### Data under study ###

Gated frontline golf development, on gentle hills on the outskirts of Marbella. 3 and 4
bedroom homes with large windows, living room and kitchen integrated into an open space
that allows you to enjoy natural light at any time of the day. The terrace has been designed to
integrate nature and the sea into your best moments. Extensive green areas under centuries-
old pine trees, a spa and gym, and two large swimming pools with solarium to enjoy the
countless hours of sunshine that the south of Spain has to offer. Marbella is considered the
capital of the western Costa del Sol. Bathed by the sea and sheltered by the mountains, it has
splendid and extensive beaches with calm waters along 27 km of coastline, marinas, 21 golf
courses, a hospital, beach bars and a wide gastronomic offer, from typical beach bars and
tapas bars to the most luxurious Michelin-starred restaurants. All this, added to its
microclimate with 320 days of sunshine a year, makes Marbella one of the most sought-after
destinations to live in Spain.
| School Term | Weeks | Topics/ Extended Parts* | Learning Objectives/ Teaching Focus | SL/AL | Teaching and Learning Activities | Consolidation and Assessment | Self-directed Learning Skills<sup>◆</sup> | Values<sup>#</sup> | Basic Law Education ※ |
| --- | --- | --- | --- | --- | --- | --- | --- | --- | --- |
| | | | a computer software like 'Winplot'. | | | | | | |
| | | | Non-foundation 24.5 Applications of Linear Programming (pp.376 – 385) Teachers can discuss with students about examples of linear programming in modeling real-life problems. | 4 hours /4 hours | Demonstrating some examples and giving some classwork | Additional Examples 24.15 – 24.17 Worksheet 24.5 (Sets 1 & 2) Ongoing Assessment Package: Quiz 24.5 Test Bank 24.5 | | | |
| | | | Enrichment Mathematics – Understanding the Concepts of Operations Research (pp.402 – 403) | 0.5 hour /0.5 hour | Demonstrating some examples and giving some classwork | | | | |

###
### Data under study ###

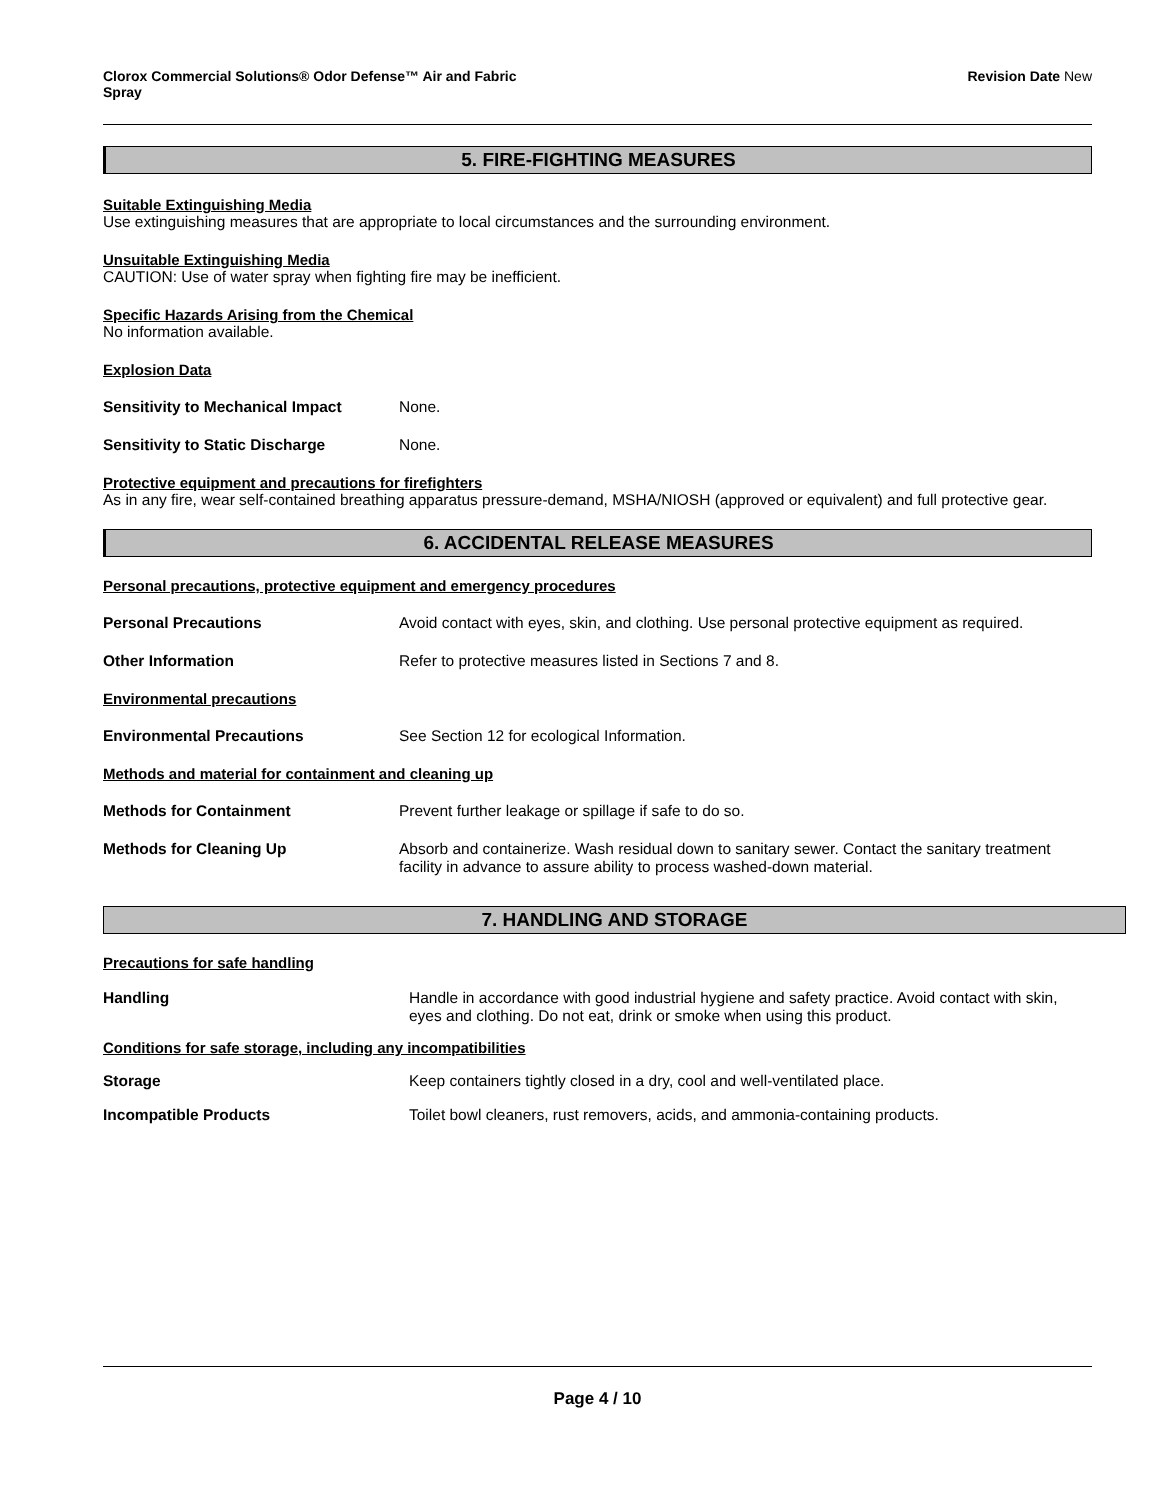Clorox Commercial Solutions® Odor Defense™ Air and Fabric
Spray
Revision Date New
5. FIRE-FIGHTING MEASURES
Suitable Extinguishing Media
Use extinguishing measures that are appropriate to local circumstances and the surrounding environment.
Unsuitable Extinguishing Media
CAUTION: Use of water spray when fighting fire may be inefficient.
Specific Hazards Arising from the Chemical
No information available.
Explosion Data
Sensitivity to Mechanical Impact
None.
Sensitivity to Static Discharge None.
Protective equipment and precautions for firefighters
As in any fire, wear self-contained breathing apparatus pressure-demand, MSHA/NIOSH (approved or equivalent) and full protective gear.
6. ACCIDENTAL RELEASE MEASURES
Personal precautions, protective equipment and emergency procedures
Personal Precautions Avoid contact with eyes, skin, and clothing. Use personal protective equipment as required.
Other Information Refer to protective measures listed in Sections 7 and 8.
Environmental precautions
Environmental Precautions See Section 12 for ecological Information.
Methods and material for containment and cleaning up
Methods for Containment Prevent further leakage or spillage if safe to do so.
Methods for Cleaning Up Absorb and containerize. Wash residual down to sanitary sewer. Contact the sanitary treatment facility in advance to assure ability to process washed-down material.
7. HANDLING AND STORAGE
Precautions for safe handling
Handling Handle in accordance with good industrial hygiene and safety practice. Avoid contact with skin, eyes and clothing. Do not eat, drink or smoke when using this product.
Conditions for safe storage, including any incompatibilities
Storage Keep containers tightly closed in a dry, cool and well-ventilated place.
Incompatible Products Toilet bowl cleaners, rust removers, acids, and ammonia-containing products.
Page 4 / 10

###

Work required => Starting at the line with "Gated frontline golf" and ending at the line with "Bank 24.5 | | | |", print each line of the listing above exactly, with no other lines.

Result below =>
Gated frontline golf development, on gentle hills on the outskirts of Marbella. 3 and 4
bedroom homes with large windows, living room and kitchen integrated into an open space
that allows you to enjoy natural light at any time of the day. The terrace has been designed to
integrate nature and the sea into your best moments. Extensive green areas under centuries-
old pine trees, a spa and gym, and two large swimming pools with solarium to enjoy the
countless hours of sunshine that the south of Spain has to offer. Marbella is considered the
capital of the western Costa del Sol. Bathed by the sea and sheltered by the mountains, it has
splendid and extensive beaches with calm waters along 27 km of coastline, marinas, 21 golf
courses, a hospital, beach bars and a wide gastronomic offer, from typical beach bars and
tapas bars to the most luxurious Michelin-starred restaurants. All this, added to its
microclimate with 320 days of sunshine a year, makes Marbella one of the most sought-after
destinations to live in Spain.
| School Term | Weeks | Topics/ Extended Parts* | Learning Objectives/ Teaching Focus | SL/AL | Teaching and Learning Activities | Consolidation and Assessment | Self-directed Learning Skills<sup>◆</sup> | Values<sup>#</sup> | Basic Law Education ※ |
| --- | --- | --- | --- | --- | --- | --- | --- | --- | --- |
| | | | a computer software like 'Winplot'. | | | | | | |
| | | | Non-foundation 24.5 Applications of Linear Programming (pp.376 – 385) Teachers can discuss with students about examples of linear programming in modeling real-life problems. | 4 hours /4 hours | Demonstrating some examples and giving some classwork | Additional Examples 24.15 – 24.17 Worksheet 24.5 (Sets 1 & 2) Ongoing Assessment Package: Quiz 24.5 Test Bank 24.5 | | | |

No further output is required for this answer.